[THE RECORDS]
_____
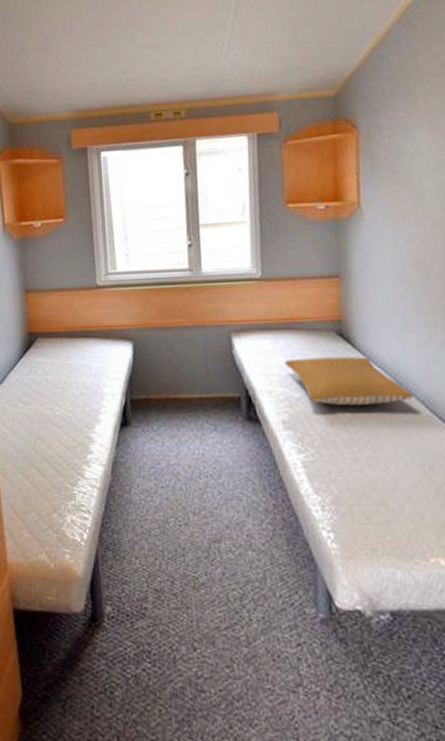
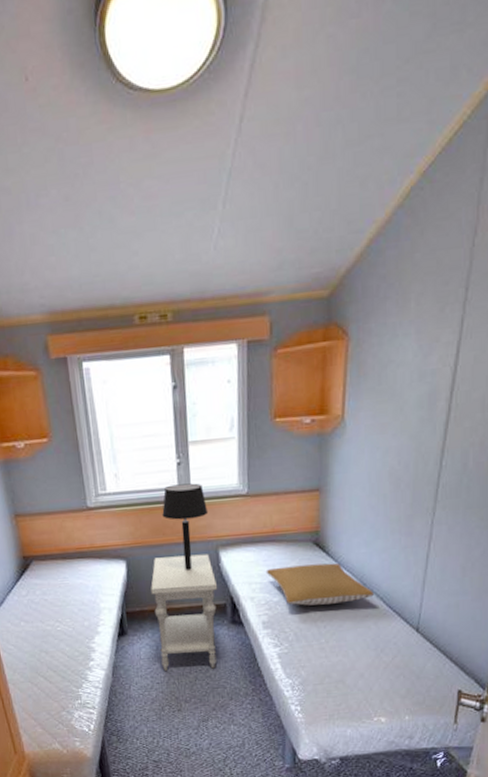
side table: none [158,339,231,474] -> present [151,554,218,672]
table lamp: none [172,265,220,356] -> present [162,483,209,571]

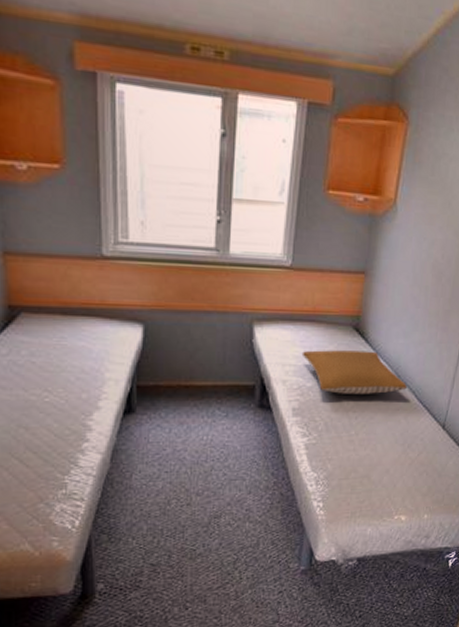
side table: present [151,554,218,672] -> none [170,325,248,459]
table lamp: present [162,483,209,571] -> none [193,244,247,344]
_____
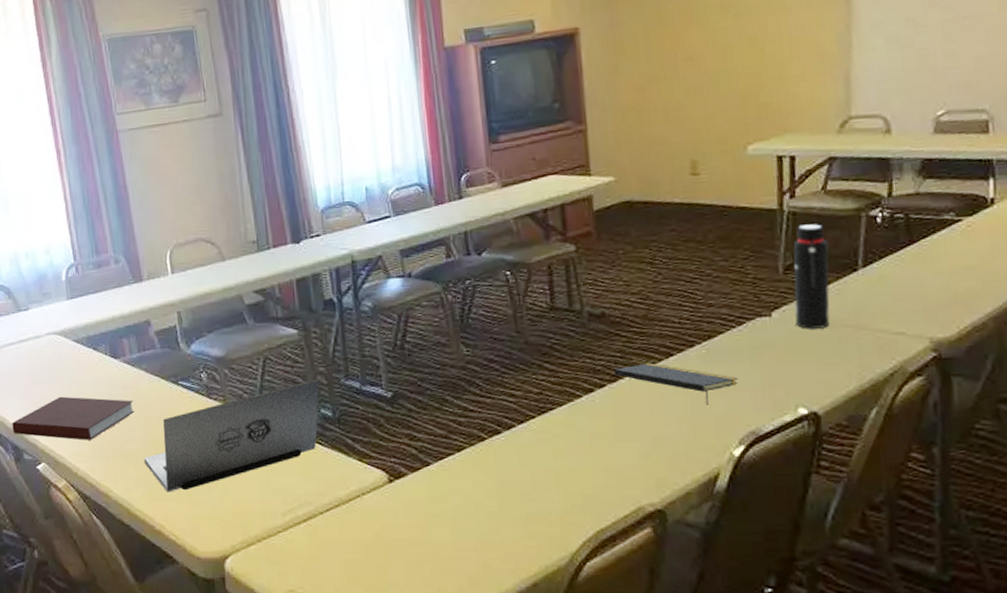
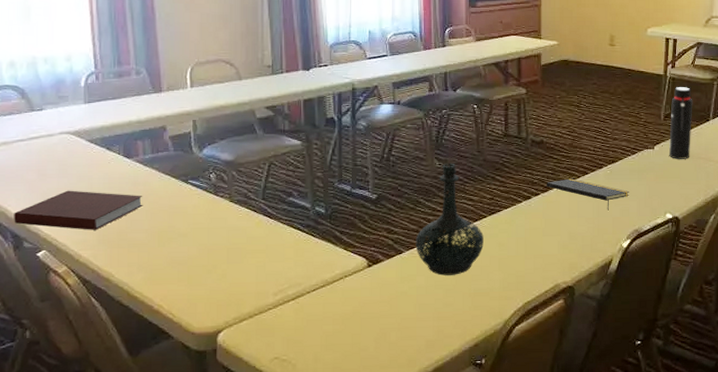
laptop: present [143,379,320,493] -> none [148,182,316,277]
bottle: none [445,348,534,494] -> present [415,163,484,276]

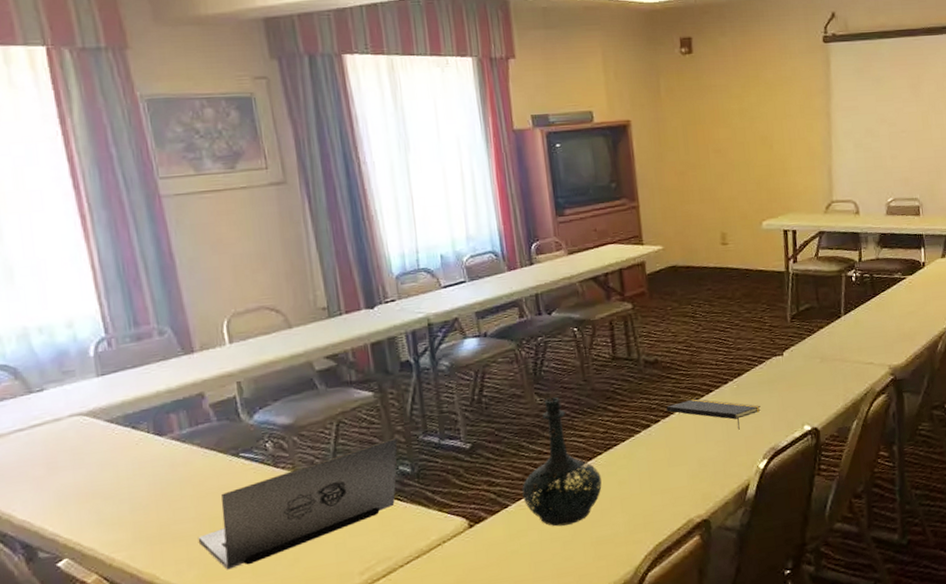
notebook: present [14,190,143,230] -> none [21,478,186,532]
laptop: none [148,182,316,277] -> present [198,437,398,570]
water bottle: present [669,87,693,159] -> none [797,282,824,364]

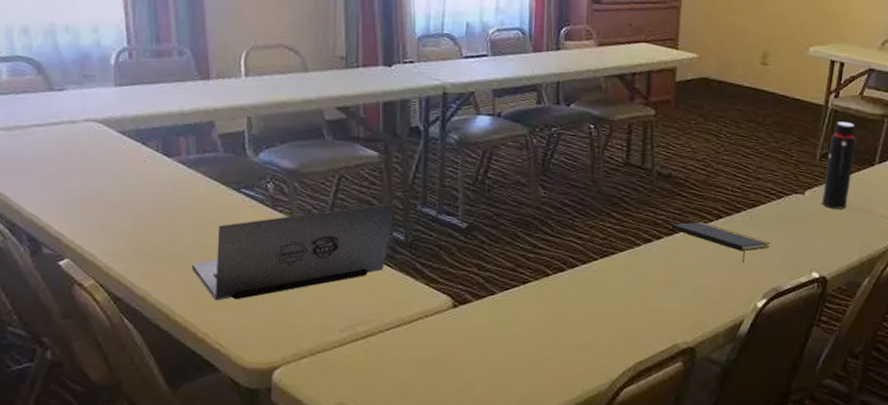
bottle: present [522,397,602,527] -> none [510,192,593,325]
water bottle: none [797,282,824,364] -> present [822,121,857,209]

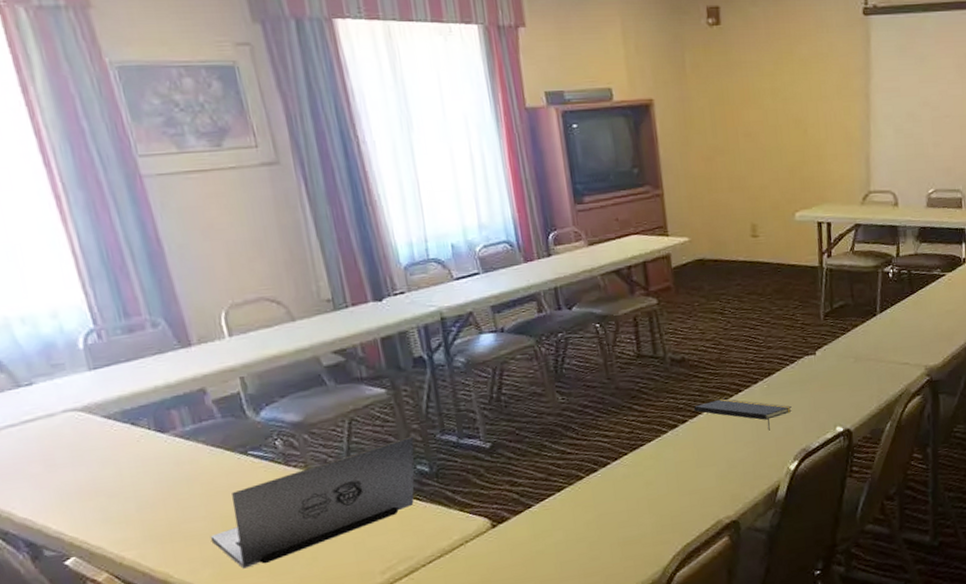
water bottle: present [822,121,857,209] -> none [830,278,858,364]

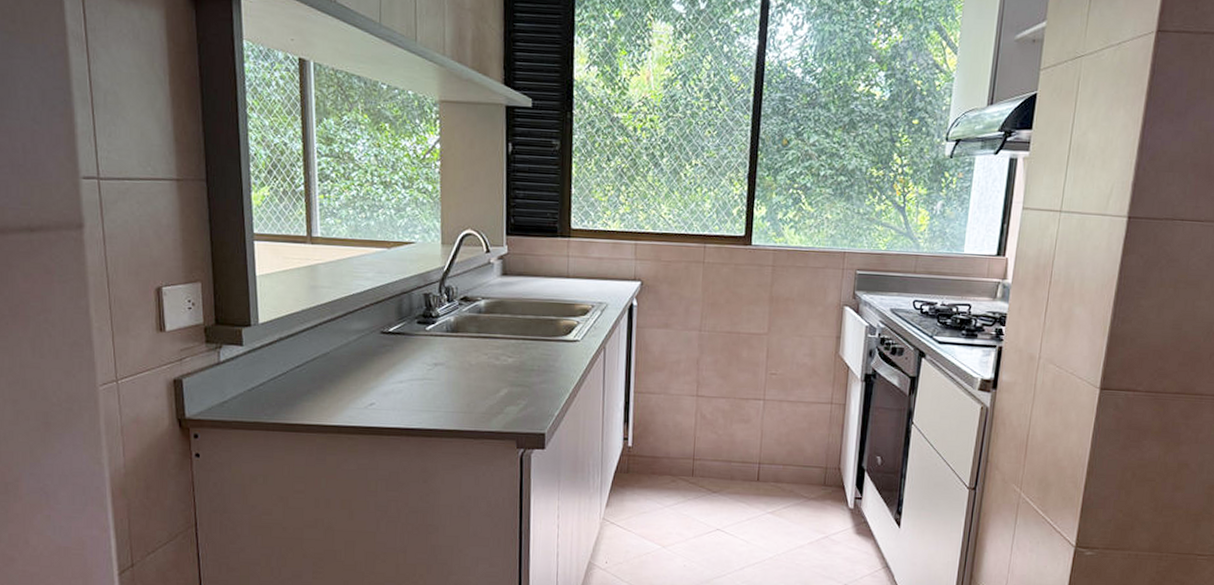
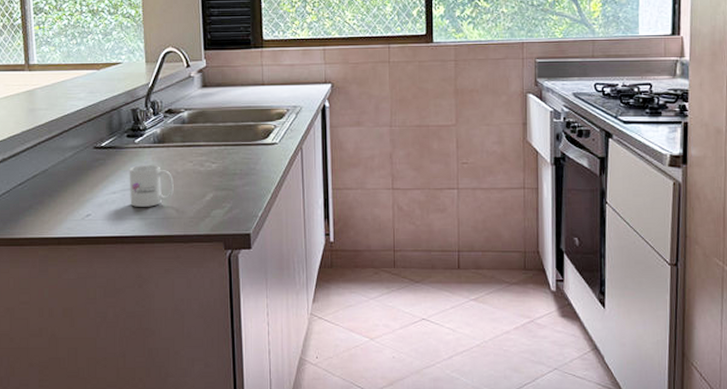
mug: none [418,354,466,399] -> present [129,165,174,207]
_____
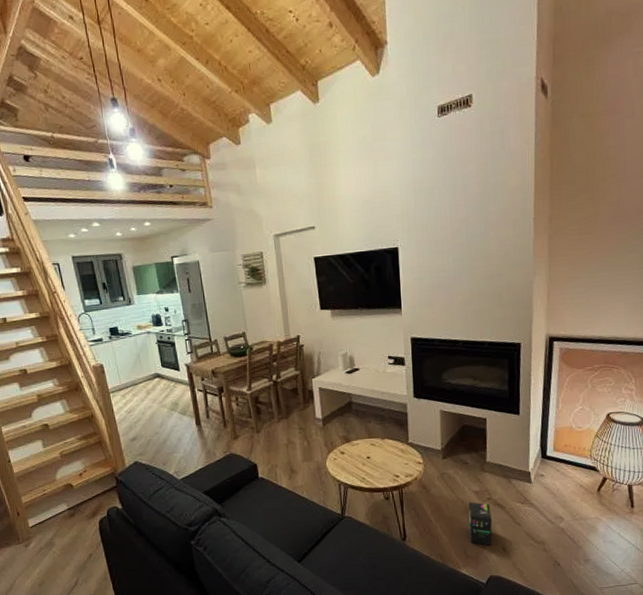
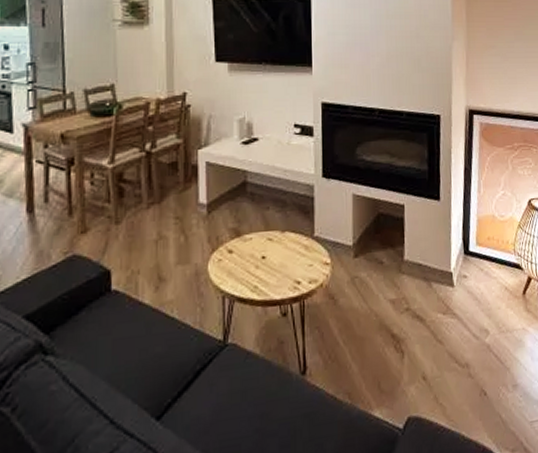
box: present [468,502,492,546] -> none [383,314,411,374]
_____
[THE TASK] Your reply should hold nothing but the lines above, from the one containing "water bottle: present [822,121,857,209]" to the one containing "mug: none [418,354,466,399]", reproduced exactly minus the pictures.

[SOLVED PROBLEM]
water bottle: present [822,121,857,209] -> none [830,278,858,364]

mug: none [418,354,466,399] -> present [129,165,174,207]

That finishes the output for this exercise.